Most people know about Neanderthals from Charles Darwin’s The Origin of Species, but not a lot of people know that Darwin opposed the notion that Neanderthals were ancestors to humans. However, scientists recently discovered a genetic link between modern humans and Neanderthals.
Even though Neanderthals died nearly 40,000 years ago, most their genetic sequence is still present in modern humans though in small bits and pieces. Researchers haven’t’ been able to ascertain the effects of these genes until now.
Research evidence suggests that the genetic sequences of Neanderthals still determines the expression or silencing of genes in modern humans. They most likely affect the phenotypical expression of genes related to height, lupus or schizophrenia.
Scientists have known about the correlation between Neanderthal DNA and body processes like fat metabolism, predisposition to lupus and depression. However, determining the processes behind the relationship hasn’t been easy seeing that fossil DNA can be sequenced and RNA can’t.
This limitation makes determining whether Neanderthal DNA functioned differently than that of modern day humans. However, researchers can study gene expression in modern day humans of Neanderthal ancestry.
For the study, researchers used the GTEx project to analyze RNA sequences from individuals who possessed both modern human and Neanderthal alleles. They then analyzed each gene and compared the genetic expression of the inherited alleles side by side.
According to Rajiv McCoy, a postdoctoral researcher at UW and the first author of the study, there is a genetic expression variation between the modern human and Neanderthal allele in 25% of the gene loci. There is an especially low Neanderthal allele expression in the testes and brain which means that these tissues rapidly evolved after diverting from our Neanderthal ancestry nearly 700,000 years ago.
According to Akey, this leads us to conclude that the greatest gene regulation variation between Neanderthals and modern humans are in the brains and testes.

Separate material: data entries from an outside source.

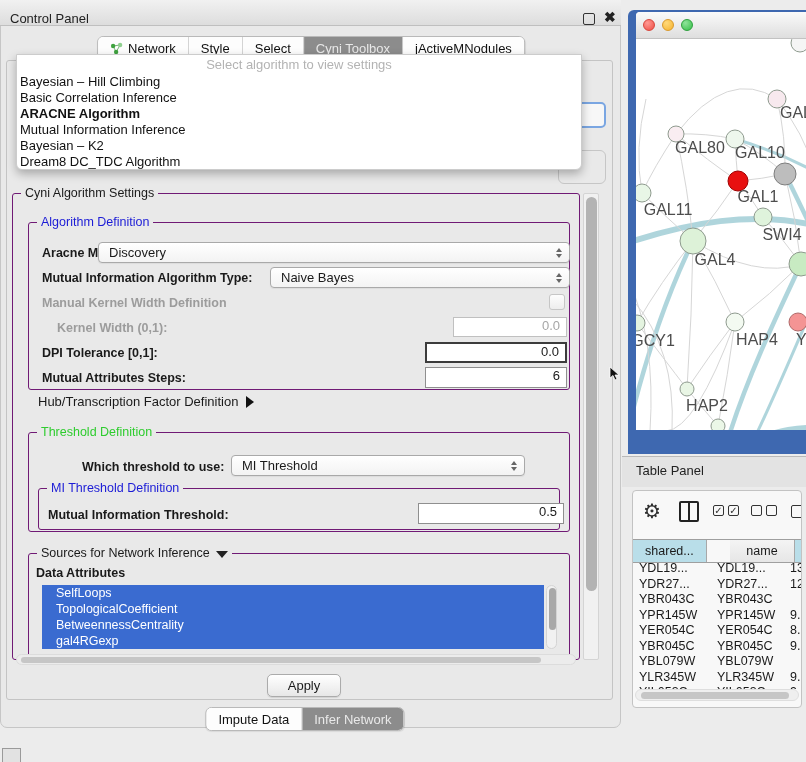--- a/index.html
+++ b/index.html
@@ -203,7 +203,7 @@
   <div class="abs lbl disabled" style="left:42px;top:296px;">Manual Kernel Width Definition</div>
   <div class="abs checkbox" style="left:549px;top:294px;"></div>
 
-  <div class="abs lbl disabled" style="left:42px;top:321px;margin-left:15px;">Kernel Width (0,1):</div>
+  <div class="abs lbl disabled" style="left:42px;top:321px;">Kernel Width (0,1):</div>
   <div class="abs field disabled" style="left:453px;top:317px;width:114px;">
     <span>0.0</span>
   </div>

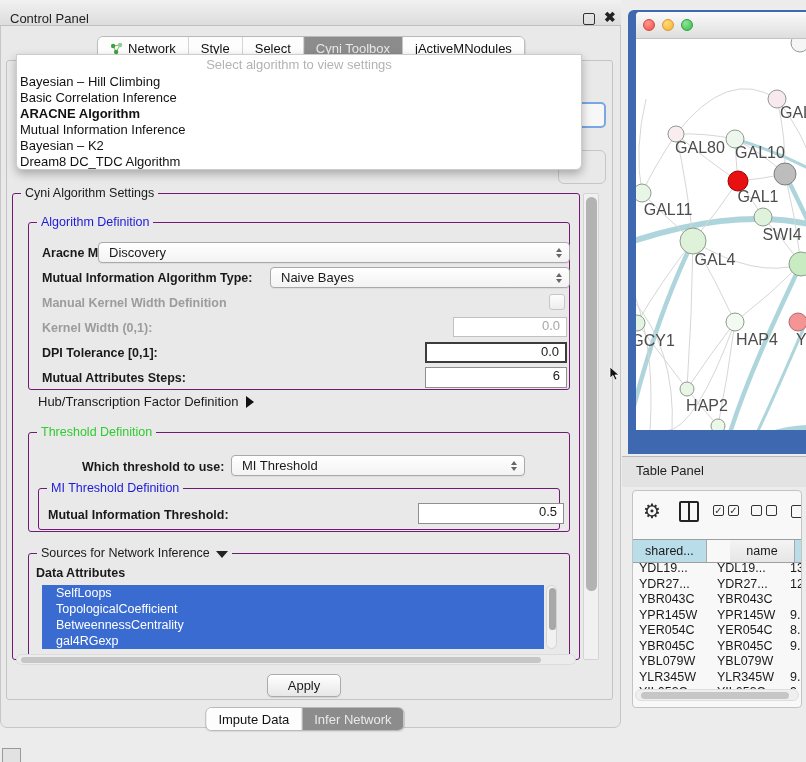--- a/index.html
+++ b/index.html
@@ -213,7 +213,7 @@
     <span>0.0</span>
   </div>
 
-  <div class="abs lbl" style="left:42px;top:371px;">Mutual Attributes Steps:</div>
+  <div class="abs lbl" style="left:42px;top:371px;">Mutual Information Steps:</div>
   <div class="abs field" style="left:425px;top:367px;width:142px;height:21px;">
     <span>6</span>
   </div>

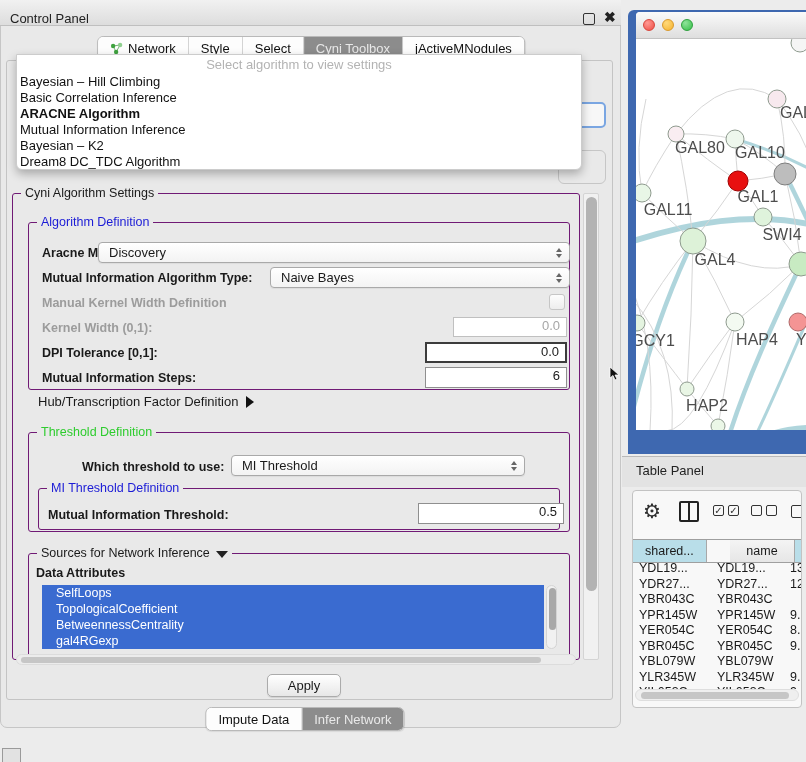--- a/index.html
+++ b/index.html
@@ -62,7 +62,7 @@
   .checkbox{width:14px;height:14px;border:1px solid #c6c6c6;border-radius:3px;background:linear-gradient(#fdfdfd,#ededed);}
 
   .attr-list{background:#ffffff;overflow:hidden;}
-  .attr-item{height:16px;line-height:16px;background:#3a6bd0;color:#ffffff;font-size:12.5px;padding-left:14px;white-space:nowrap;}
+  .attr-item{height:16px;line-height:16px;background:#3a6bd0;color:#ffffff;font-size:12.5px;padding-left:6px;white-space:nowrap;}
 
   .vscroll{background:#f1f1f1;border:1px solid #d4d4d4;border-radius:7px;box-sizing:border-box;}
   .vthumb{position:absolute;background:#b3b3b3;border-radius:6px;}

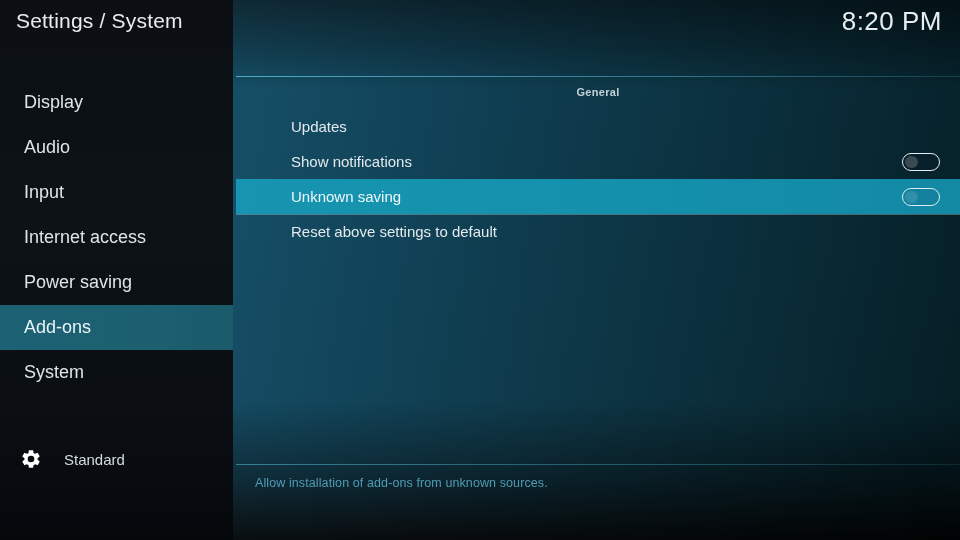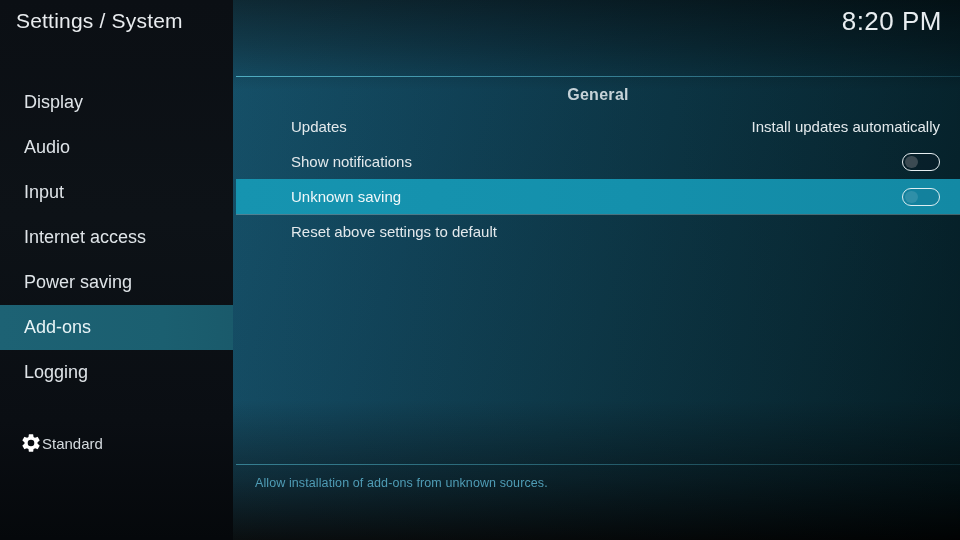--- a/index.html
+++ b/index.html
@@ -108,7 +108,7 @@
     left:236px; top:86px;
     width:724px;
     text-align:center;
-    font-size:16px;
+    font-size:11px;
     font-weight:bold;
     color:#c6d2d8;
     letter-spacing:0.3px;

For instance, researchers uncovered ADAMTSL3 is a Neanderthal allele which reduces the risk of developing schizophrenia but also affects height. Previous research studies suggested that ADAMTSL3 affected alternative gene splicing and the results of the study further supported this molecular model.
Additionally, the study revealed that casual mutation was a consequence of inherited Neanderthal DNA. In Neanderthal mutation, the cell’s replication machinery excises a portion of the m-RNA in modern humans which leads to the formation of a modified protein. The correlation between the modified protein and the phenotypical expression of height and schizophrenia still require further investigation.
With that said, this goes to show how minute differences between Neanderthals and modern humans influence genetic and phenotypical variations in people. Akey further states that the increased genetic complexity was as a consequence of the hybridization between Neanderthals and modern humans and isn’t just something that occurred 50,000 years ago.
The tiny bits and pieces of Neanderthal DNA significantly contribute to genetic expression in ubiquitous and far-reaching ways. The next step for the researchers is to assess whether Denisovans influence gene expression as well as using the head-to-head expression analysis technique in a broader perspective.
For this research study, McCoy and his team had to develop a novel statistical approach for sifting through large amounts of RNA, but the same method could be applied in comparing gene expression variations in alleles found in modern humans.